### Passage shown:
----------------

From time to time in this business, an interview with an artist will derail entirely. Interviewees can sometimes be reticent or occasionally even hostile. In the case of Urzila Carlson, however, conversation comes to a grinding halt because she’s so goddamn hilarious.

“Every time you ask someone that question you could emotionally scar them to a point where they’re going to snap and rip your head off one day and shit in your lung,” she says.

It’s not one of my questions she’s referring to, just to be clear. We’ve been talking about the many things she finds unacceptable – which is what her latest Sydney Comedy Festival show is all about – and she’s delivered this punchline with her trademark timing and precision. Since accidentally starting stand-up almost ten years ago (her friend Leon Fisk basically tricked her into an open mic spot saying it was a work thing she had to do), Carlson has been on the up and up.

Born in South Africa and now calling Auckland home, where she lives with her wife and two kids, Carlson has sold out every solo show she’s performed in New Zealand since 2009. She’s also won Best Female Comedian at the 2010, 2011, 2012 and 2013 NZ Comedy Guild Awards, as well as the coveted TV3 People’s Choice Award two years in a row at the New Zealand International Comedy Festival. In Australia she’s equally as popular, selling out runs at festivals around the country.

----------------

### Recorded data:
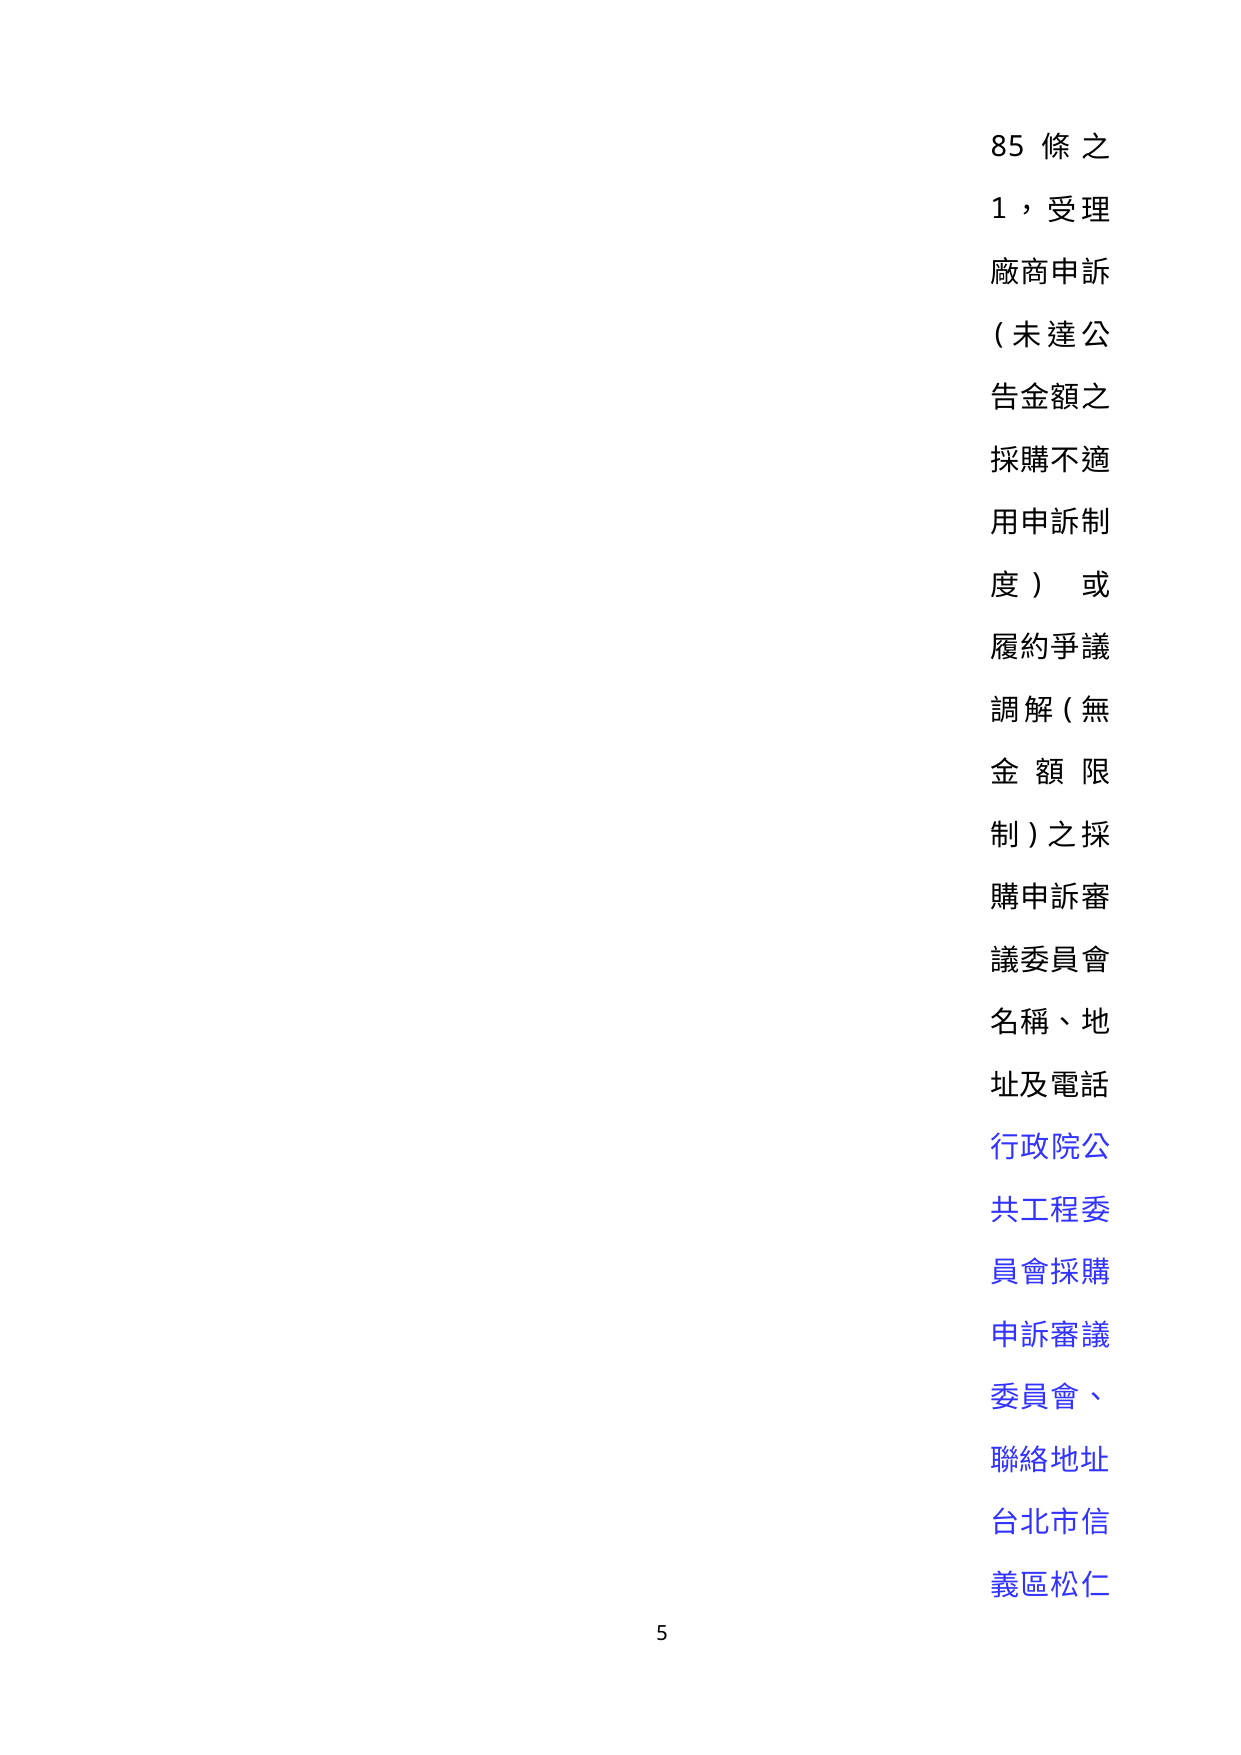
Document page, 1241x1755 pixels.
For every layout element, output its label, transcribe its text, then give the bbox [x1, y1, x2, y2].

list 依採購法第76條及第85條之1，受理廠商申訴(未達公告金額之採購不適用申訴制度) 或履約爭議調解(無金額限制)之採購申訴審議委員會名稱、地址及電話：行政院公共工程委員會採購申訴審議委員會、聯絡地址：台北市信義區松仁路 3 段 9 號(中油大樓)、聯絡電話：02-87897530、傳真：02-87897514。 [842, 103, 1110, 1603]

----------------

Write out, word for word, the portion of the Urzila Carlson profile above that begins with "It’s not one" and ends after "the up and up.".

It’s not one of my questions she’s referring to, just to be clear. We’ve been talking about the many things she finds unacceptable – which is what her latest Sydney Comedy Festival show is all about – and she’s delivered this punchline with her trademark timing and precision. Since accidentally starting stand-up almost ten years ago (her friend Leon Fisk basically tricked her into an open mic spot saying it was a work thing she had to do), Carlson has been on the up and up.